Il ne fait plus nuit à 17h10. Je n'ai pas eu mon hiver. Alors maintenant j'attends le printemps.

"Berlin, dernière" c'est Berlin vu par les yeux d'une jeune Française qui s'y installe en 1987, écoeurée par la campagne où elle vit, par le vert, la nature. "La première fois que j'ai vu Berlin, de jour, j'ai cru me trouver transportée dans le Bronx, à la télévision. De grandes rues larges, des immeubles lépreux comme disent les reportages, gris, sales, marron, détruits. La fin du monde, Kreuzberg".

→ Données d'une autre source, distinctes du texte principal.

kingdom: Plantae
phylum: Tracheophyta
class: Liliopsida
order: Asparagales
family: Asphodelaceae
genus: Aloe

Adalbert Strasse, la rue de Kits Hilaire, où passait le Mur
Kreuzberg, un Berlin en pire ou en mieux. Un Berlin plus radical, plus dur encore. Le quartier bouclé lors de la visite de Reagan, les émeutes du 1er mai 1987. Protégé par le Mur. "Dehors, le monde, ses lois, ses mensonges. Dehors, le blanc, la face éteinte. Je veux rester à l'intérieur, du côté caché, à l'ombre du Mur." On finit par oublier qu'il existe autre chose. "On finit par croire notre normalité à nous universelle." La chute du Mur signifie la fin d'un monde, la fin du monde de Kits Hilaire, la fin d'un certain quartier. A la curiosité hébétée des citoyens de l'Est, venus "voir de leur yeux, si c'était vrai, s'ils pouvaient vraiment sortir et rentrer, juste voir de l'autre côté", se heurte la stupéfaction des habitants de Kreuzberg. "Il fallait y aller. Voir. Assister à ça, quelle que soit la douleur". Kreuzberg contre les"casseurs de Mur", contre les casseurs de rêve, contre les casseurs de cauchemar. Kreuzberg envahi, par les "touristes est-allemands" qui regardent avec de grands yeux la faune bigarrée du quartier.
Alors pour Kits Hilaire, pour ceux qui restent encore, il faut partir. Ou reconstruire Kreuzberg ailleurs, "sous dôme, entouré d'un mur".
Ou monter un circuit touristique : "des autochtones simuleront une attaque de bus en règle, avec cocktails Molotov et lancement de pavés, des barricades, une mise à sac de magasins à laquelle le touriste pourra participer, quelques danses primitives punks, une voiture renversée". La fuite ou le folklore. La "normalité" qui déferle à Kreuzberg fait de ses habitants des marginaux, la minorité. "Presque comme ailleurs". Mais fuir n'est pas possible, quitter Berlin n'est plus possible. Certains partent, finissent toujours par revenir. D'autres ne supporteront pas que le Mur ouvre leur petit monde sur l'extérieur.
"La fin du Mur. La destruction de Kreuzberg; le passage obligatoire à l'âge adulte" conclut Kits Hilaire. La fin d'un monde violent mais protégé, la fin d'un quartier ravagé qui étouffe autant qu'il libère, la fin d'un certain romantisme noir la fin d'un certain Berlin.